Research That Matters (January 17 - 20, 2008)

Regency Ballroom Wings (Omni Shoreham)

Assessing and Advancing the Validity of Adolescent Suicidality Questionnaires

Michael E. Woolley, PhD, University of Michigan-Ann Arbor.

Purpose: Completed suicides tripled among youth between 1952 and 1996. In 1999 the Surgeon General called for expanded research on youth suicide prevention and the specific need to advance the validity of youth suicidality assessment tools. A call for research that matters; the current study was a direct response to that call. Assessment questionnaire development is a quantitative endeavor; however, there is growing interest in the systematic application of mixed methods to questionnaire development and validity assessment. Such mixed methods in questionnaire development, or cognitive methods, are used to collect qualitative data directly from potential respondents about how they understand, think about, and choose responses to assessment questionnaires.

Method: Two such mixed methods were used to collect data from adolescents (13-17) who had been psychiatrically hospitalized for suicidality (ideation to attempt). Cognitive pretesting (CP) interviews involve asking a respondent, while they read and respond to an assessment question, to explain what/how he/she: (a) interprets what a question is asking, (b) thinks about while forming a response, such as experiences, feelings, beliefs, etc., and (c) chooses an answer option. CPed was the Suicidal Ideation Questionnaire-Junior (SIQ-JR: Reynolds & Mazza, 1999), the most widely utilized such questionnaire.
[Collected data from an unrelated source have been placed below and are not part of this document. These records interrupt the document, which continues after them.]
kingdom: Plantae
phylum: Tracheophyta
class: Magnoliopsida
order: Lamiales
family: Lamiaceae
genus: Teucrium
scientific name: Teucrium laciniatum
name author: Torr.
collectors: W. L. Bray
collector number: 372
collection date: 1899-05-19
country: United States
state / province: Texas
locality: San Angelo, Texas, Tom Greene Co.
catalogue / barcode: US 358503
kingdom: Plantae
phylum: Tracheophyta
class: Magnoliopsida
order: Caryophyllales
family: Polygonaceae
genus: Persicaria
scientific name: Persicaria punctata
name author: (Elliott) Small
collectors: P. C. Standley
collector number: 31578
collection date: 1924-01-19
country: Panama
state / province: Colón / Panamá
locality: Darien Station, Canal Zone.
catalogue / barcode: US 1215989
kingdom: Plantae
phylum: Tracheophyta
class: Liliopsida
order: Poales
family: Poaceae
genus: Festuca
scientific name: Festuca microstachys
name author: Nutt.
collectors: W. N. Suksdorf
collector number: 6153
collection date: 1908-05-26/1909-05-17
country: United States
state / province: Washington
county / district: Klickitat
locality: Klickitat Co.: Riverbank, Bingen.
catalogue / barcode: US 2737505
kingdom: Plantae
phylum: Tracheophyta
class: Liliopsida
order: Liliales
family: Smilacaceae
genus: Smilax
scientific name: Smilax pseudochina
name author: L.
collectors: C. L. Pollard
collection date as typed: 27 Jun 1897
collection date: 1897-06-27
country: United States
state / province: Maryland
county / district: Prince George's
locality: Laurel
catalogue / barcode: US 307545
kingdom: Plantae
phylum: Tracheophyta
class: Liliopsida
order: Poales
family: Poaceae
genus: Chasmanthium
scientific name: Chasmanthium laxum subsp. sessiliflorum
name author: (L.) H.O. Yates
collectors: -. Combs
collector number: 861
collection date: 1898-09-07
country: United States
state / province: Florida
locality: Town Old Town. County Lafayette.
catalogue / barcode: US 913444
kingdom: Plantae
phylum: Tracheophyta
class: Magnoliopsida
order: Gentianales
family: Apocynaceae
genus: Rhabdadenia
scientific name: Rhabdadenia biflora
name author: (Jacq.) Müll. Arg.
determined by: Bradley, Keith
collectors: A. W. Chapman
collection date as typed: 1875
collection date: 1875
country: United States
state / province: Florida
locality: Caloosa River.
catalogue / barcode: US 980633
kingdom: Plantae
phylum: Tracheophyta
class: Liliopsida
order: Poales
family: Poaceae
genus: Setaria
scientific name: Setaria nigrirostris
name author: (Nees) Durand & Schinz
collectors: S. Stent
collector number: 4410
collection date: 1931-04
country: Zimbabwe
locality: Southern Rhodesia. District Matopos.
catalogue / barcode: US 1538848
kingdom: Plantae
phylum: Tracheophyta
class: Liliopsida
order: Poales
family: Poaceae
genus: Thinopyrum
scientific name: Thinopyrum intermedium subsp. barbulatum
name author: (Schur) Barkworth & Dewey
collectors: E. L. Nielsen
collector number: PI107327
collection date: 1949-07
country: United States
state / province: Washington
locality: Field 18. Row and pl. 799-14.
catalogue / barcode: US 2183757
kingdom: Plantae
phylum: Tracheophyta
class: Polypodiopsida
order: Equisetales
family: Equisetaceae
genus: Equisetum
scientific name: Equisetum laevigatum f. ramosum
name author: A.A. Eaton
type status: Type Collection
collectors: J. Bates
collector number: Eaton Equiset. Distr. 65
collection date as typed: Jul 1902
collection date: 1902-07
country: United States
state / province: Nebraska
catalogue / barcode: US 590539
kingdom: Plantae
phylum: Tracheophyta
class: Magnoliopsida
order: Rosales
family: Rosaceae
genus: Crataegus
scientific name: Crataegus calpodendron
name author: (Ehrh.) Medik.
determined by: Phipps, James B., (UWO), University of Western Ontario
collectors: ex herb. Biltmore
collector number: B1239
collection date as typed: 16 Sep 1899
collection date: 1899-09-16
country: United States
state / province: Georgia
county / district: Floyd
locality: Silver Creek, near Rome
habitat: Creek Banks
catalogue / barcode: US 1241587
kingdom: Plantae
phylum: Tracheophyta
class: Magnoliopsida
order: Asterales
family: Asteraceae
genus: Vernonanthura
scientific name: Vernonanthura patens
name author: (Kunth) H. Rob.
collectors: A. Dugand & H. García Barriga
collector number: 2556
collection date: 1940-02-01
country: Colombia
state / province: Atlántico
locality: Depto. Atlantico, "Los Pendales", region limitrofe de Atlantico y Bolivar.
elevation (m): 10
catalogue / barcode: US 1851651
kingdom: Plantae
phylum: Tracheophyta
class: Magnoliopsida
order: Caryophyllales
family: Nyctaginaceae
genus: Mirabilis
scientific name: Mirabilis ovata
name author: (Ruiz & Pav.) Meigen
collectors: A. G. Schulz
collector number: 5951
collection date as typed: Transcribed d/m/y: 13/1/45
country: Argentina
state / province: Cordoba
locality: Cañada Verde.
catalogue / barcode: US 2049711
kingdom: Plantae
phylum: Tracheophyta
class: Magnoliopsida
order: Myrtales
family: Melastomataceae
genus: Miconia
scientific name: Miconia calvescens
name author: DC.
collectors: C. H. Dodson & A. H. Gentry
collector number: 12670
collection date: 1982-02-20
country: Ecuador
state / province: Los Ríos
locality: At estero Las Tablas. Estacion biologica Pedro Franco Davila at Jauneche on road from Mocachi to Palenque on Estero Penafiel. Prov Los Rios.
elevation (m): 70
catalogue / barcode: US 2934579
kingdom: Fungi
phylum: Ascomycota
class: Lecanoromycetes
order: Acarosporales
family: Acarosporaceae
Construct probe interviews (CPI) apply open-ended questions to gather qualitative data about how adolescents experience the context and content of a targeted construct, suicidality.

Results: To date, 34 adolescents have been interviewed, with the full sample to be collected by the end of June 2007. Preliminary analyses indicate that while many of the SIQ-JR items perform well, several items have validity problems. For example, the item I thought about writing a will…, which is infrequently endorsed but seen as a high risk sign; while some adolescents knew what a will was, most did not interpret this question as intended. Nearly half thought wills were what “old people write”, some felt wills are for people with money and property, and they have neither, finally several just did not know what a will was. The question I thought about telling people I plan to kill myself…, several serious suicide attempters interpreted this wording as attention seeking behavior, and not something they would endorse. For those respondents it does not assess suicide risk, even the opposite. For the SSWR poster, full analyses will be available for the cognitive pretesting, including describing a codebook to quantitatively code the validity of responses, and the inter-rater reliability of multiple coders of the data. Finally, the CPI data are revealing a wide range of circumstances, dynamics, and responses to stressors and struggles that lead adolescents to think about or attempt suicide, and make them want to live or help when they feel suicidal.

Implications: The implications of this research matters. We need valid teen suicide assessment risk questionnaires that can both be used to screen a population in a school or applied in a clinical setting. Current findings will be used to develop such a questionnaire. Finally, the application and ongoing evolutions of such mixed methods in questionnaire development will be discussed.